Pourquoi travailler avec Patrick Mouratoglou ? C’est parce qu’il est lui aussi un outsider ? Qu’il a quelque chose à démontrer ?

C’est quel­qu’un que je respecte énor­mé­ment, qui a beau­coup de classe et de mérite et qui peut trans­former aujourd’hui le tennis français. 

Quand tu dis « trans­former le tennis fran­çais », qu’est‐ce qui ne va pas ?

Ce n’est pas à moi de le dire. Patrick est très intel­li­gent dans ce qu’il doit faire. Il l’a montré avec son Academie. Le problème c’est que la Fédération fran­çaise est une fédé­ra­tion qui ne veut pas que les parents soient entraî­neurs de leurs enfants. C’est ça qui les gêne en partie. Et Patrick, c’est quel­qu’un qui trouve au contraire très bien que les parents soient au bord du terrain à encou­rager leurs enfants.
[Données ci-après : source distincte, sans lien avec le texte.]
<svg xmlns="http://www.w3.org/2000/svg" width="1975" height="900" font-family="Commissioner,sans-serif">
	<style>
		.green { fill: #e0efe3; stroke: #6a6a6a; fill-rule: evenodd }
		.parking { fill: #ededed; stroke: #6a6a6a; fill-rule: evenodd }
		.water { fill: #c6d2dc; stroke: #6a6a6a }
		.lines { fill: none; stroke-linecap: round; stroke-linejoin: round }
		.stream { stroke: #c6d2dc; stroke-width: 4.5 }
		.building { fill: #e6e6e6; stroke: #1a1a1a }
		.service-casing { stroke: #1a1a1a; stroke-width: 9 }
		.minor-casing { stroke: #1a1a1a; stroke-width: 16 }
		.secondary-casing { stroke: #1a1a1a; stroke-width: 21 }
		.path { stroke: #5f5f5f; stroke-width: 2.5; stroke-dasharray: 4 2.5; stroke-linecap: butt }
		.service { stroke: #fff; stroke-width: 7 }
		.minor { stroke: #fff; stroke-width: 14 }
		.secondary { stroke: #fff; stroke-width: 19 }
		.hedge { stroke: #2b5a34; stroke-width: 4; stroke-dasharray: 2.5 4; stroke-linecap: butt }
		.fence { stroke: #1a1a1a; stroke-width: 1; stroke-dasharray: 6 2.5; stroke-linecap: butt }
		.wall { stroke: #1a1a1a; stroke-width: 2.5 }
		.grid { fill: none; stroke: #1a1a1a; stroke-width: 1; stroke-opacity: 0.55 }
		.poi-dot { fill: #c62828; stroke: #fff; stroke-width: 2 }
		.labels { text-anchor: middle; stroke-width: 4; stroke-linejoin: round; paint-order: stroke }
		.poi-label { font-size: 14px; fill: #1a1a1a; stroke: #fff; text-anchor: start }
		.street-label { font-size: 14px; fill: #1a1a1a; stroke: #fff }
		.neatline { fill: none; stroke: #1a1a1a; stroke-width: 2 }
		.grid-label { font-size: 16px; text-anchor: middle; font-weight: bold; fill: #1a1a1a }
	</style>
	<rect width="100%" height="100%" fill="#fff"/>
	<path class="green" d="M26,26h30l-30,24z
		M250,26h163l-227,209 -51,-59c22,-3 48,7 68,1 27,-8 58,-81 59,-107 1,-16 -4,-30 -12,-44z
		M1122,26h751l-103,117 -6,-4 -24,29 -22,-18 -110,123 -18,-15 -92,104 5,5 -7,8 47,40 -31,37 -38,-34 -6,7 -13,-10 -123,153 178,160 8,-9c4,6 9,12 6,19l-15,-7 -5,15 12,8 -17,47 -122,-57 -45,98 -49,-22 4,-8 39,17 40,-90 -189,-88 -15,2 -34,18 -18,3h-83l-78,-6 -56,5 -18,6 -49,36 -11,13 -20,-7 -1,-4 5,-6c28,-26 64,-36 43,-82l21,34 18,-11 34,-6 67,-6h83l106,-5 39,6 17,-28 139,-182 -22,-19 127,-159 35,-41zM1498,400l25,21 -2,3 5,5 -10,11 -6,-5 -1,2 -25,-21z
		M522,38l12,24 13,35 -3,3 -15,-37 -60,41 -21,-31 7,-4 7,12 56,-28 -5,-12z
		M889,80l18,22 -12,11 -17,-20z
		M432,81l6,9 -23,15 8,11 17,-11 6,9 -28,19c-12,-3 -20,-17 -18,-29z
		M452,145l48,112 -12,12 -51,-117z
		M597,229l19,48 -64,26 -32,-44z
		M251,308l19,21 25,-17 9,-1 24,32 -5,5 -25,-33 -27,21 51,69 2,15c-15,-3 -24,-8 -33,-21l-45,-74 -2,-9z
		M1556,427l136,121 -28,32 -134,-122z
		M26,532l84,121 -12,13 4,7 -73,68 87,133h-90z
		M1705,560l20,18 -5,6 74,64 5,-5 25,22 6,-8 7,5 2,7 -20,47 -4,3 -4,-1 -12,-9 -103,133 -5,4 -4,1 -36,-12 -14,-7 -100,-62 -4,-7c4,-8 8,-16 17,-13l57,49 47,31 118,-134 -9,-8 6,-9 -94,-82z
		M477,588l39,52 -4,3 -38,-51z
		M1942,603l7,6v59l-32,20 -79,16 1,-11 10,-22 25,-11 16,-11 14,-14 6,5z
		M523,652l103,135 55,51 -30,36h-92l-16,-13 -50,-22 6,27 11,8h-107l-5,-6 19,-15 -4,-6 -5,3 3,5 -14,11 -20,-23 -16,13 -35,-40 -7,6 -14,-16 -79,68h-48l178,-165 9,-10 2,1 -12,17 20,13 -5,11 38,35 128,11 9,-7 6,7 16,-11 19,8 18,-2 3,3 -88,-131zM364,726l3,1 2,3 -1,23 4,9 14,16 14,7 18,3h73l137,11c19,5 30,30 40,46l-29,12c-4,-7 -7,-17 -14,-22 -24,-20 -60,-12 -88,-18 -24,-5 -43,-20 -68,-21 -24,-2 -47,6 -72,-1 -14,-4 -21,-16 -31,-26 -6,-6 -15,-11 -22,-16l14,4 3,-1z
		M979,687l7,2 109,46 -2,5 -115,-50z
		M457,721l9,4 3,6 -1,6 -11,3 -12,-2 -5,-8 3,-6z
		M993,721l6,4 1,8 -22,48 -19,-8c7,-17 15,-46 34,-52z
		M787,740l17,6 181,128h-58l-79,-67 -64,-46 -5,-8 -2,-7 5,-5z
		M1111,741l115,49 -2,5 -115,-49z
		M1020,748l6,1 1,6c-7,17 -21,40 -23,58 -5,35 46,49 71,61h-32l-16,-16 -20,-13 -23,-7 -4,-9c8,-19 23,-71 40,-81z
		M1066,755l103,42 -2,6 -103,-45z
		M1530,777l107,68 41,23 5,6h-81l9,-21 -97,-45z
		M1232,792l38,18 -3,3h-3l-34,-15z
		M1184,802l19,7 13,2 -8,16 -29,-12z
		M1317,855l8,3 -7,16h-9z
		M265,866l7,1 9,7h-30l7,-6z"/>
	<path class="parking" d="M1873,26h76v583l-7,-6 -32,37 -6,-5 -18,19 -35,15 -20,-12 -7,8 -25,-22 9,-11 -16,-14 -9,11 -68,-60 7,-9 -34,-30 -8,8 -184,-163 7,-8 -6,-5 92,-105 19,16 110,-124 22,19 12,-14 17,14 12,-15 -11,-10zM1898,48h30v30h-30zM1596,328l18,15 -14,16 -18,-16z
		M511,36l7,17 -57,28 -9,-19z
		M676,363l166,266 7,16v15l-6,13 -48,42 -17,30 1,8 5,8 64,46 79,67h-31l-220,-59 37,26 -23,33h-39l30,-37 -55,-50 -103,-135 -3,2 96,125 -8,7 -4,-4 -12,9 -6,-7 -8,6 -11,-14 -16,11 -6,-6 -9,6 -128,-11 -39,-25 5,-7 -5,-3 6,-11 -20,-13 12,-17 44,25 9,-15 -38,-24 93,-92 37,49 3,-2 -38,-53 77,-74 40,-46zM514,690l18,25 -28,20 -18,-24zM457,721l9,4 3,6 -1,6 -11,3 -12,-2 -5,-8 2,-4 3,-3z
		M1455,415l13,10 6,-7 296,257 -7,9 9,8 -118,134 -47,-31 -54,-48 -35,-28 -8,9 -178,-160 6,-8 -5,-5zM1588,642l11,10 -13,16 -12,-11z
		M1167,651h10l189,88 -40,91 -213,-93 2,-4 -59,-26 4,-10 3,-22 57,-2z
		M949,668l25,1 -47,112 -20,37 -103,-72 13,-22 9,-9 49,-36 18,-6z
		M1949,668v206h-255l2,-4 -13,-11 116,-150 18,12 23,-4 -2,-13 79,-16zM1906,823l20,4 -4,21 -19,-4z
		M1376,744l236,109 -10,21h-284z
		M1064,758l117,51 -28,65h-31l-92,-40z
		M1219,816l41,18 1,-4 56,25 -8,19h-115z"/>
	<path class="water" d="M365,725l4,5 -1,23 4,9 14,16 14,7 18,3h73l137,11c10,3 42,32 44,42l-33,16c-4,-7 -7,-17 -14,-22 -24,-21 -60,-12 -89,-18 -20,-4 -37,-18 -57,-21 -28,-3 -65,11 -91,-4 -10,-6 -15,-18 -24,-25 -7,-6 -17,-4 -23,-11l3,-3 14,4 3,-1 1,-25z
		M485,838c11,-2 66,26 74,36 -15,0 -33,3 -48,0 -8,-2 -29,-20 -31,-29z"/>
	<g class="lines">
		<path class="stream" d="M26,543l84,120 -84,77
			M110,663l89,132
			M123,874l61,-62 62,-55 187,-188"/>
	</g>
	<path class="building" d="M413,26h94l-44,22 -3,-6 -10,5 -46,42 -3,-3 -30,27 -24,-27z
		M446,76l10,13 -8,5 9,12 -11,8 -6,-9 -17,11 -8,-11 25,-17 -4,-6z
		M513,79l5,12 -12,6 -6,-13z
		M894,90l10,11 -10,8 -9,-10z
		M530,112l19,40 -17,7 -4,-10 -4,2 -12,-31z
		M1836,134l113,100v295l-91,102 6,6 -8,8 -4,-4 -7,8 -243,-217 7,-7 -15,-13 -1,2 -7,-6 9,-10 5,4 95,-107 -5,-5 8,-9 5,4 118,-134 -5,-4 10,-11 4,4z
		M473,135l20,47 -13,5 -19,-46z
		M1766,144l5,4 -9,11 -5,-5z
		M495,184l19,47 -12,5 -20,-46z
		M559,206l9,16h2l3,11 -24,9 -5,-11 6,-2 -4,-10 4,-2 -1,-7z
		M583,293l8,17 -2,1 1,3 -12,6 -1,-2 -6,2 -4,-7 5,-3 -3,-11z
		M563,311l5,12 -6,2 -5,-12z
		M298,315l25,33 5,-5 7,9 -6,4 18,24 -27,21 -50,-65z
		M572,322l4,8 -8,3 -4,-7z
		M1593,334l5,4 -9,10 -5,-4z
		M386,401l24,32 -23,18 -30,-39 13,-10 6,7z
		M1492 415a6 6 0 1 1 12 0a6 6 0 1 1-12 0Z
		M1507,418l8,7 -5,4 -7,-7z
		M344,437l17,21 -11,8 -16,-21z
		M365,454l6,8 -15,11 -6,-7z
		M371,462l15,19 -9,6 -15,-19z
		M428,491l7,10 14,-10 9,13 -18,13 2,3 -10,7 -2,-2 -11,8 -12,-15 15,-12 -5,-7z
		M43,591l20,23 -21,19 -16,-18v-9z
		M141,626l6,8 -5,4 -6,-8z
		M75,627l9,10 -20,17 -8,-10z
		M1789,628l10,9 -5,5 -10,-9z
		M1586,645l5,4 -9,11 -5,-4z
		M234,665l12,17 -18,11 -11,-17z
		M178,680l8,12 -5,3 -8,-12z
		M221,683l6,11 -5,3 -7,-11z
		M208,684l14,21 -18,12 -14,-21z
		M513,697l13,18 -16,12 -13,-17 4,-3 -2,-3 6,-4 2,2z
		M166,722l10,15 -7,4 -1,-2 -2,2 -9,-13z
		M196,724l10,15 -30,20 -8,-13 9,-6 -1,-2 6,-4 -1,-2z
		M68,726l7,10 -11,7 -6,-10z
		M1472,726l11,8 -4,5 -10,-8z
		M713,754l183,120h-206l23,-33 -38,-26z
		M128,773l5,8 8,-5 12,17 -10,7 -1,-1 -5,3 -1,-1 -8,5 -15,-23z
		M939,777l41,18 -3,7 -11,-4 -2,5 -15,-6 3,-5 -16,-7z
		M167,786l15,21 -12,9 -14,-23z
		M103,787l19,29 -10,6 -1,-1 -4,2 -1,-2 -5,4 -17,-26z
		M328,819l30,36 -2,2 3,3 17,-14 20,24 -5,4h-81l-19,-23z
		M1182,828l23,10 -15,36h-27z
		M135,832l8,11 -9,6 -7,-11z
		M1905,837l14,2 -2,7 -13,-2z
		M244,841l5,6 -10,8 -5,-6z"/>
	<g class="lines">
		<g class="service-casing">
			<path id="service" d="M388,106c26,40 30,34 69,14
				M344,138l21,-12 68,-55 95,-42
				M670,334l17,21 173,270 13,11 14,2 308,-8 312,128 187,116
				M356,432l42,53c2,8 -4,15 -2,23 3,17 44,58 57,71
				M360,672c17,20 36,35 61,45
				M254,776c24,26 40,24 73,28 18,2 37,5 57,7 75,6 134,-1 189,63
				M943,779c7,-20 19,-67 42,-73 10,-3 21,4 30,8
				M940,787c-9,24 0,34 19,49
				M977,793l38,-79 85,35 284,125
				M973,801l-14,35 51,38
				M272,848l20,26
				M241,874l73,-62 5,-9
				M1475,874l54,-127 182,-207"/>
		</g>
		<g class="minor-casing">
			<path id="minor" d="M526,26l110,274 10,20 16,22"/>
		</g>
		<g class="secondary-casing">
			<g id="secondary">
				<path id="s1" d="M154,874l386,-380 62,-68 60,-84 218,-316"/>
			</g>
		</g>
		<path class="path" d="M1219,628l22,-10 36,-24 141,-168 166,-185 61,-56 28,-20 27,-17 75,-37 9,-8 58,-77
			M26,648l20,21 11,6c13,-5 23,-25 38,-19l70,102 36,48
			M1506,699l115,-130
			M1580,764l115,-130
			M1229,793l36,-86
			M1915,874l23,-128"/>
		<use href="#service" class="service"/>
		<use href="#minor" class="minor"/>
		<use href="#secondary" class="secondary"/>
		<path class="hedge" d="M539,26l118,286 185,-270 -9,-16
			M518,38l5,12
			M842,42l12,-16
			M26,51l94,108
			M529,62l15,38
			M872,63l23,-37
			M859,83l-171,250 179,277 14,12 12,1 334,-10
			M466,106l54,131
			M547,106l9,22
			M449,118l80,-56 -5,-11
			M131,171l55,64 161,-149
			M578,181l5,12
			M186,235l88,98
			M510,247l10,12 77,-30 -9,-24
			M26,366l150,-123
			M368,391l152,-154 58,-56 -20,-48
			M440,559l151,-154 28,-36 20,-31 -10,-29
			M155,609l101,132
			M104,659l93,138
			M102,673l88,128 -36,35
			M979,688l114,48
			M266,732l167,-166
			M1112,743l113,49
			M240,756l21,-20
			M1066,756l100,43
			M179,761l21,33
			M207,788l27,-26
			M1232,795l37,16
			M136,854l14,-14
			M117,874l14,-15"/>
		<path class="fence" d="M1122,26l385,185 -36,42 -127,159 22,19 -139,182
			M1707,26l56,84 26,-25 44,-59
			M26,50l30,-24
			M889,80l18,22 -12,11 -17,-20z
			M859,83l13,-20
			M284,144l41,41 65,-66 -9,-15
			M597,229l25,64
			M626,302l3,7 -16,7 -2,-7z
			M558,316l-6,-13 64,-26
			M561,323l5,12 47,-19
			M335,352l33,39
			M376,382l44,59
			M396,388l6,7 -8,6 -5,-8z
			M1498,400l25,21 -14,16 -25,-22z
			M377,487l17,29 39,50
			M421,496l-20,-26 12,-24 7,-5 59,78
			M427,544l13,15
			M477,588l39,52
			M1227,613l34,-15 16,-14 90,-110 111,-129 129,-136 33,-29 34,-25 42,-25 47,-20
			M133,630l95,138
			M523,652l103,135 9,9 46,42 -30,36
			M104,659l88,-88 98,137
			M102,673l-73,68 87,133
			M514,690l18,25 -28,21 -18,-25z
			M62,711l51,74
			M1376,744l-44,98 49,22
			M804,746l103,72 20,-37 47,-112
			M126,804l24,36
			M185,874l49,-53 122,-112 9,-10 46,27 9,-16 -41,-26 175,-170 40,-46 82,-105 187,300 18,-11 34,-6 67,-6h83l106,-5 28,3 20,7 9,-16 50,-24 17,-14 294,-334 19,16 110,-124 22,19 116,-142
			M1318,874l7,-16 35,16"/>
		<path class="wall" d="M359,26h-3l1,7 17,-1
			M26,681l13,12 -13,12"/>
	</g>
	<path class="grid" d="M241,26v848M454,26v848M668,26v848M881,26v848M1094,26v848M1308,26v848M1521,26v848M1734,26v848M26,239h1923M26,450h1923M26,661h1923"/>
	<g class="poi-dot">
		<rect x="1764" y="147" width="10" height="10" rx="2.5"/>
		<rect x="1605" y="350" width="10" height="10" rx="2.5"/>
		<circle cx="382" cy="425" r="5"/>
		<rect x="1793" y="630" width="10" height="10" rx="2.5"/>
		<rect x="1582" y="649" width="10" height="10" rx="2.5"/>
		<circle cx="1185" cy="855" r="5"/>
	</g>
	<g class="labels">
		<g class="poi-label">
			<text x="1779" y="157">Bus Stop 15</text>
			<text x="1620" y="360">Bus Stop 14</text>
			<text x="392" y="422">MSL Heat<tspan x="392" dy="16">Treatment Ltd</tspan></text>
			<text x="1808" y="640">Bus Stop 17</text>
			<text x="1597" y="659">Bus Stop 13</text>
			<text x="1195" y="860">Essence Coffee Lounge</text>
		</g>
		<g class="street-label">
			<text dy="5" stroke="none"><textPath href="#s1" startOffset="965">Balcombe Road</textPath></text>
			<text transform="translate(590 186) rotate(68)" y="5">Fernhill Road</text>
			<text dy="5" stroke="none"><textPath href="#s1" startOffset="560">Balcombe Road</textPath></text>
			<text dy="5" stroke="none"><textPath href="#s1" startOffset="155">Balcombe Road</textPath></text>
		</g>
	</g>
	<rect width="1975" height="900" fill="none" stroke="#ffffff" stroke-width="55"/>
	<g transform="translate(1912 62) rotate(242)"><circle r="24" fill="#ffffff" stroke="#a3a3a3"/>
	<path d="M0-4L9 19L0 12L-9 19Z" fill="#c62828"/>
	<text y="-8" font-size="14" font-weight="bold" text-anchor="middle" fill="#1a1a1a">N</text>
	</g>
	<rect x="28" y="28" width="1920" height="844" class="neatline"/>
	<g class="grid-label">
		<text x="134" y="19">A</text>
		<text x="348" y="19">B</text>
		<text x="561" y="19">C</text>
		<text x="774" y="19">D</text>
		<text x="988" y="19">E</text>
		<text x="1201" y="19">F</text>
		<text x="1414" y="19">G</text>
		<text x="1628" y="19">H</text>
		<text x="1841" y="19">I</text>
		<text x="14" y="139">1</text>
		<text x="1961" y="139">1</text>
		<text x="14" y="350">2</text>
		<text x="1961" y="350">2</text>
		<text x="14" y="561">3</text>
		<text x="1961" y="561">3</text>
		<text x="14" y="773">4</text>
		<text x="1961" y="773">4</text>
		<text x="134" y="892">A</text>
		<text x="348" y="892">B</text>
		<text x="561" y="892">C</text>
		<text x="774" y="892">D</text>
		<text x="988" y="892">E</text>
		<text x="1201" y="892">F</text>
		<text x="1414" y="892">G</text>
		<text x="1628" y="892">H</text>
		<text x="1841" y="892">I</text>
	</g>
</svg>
Elle est là la diffé­rence. C’est que Patrick ne te met pas des bâtons dans les roues. Il t’accueille,il respecte d’où tu viens, il respecte ce que tu as déjà fait pour en arriver là. La Fédé, elle va te dire « Pousse toi de là. Tu ne fais pas partie de notre clan ». 

Aujourd’hui on est à l’Academie, il fait beau, on est bien, il y a toutes les infra­struc­tures qu’il faut, alors comment faire pour avoir encore faim ?

C’est très diffi­cile, très diffi­cile. Moi j’ex­plique juste­ment ça aux jeunes qui s’en­traînent et qui sont habi­tués à ce confort, c’est qu’ils ne sont pas seuls sur cette planète. Il y a quel­qu’un quelque part qui s’en­traîne dans des condi­tions aussi diffi­ciles que les miennes et qui va être meilleure parce que cette personne se donne à 200%. 

Mais est‐ce que tu n’avais pas égale­ment besoin de ce confort ?

Oui j’avais aussi besoin de ce strict minimum que je n’avais pas eu. J’ai connu le circuit féminin très tard parce que je ne savais même pas comment ça fonc­tion­nait, je ne savais même ce que c’était le circuit WTA. J’ai appris ce que ça voulait dire l’année dernière. Je connais­sais les 4 Grands Chelems et puis c’est tout. Je ne savais pas qu’il fallait que je parti­cipe à Miami, aux autres grands tour­nois. On ne m’a pas aidée de ce côté‐là. On ne m’a pas dit « Il vaut mieux que tu fasses ce tournoi plutôt que celui‐là ». Cela ne parait rien mais on n’avait personne pour nous le dire. Désormais on est dans un envi­ron­ne­ment qui peut beau­coup nous aider de ce côté‐là.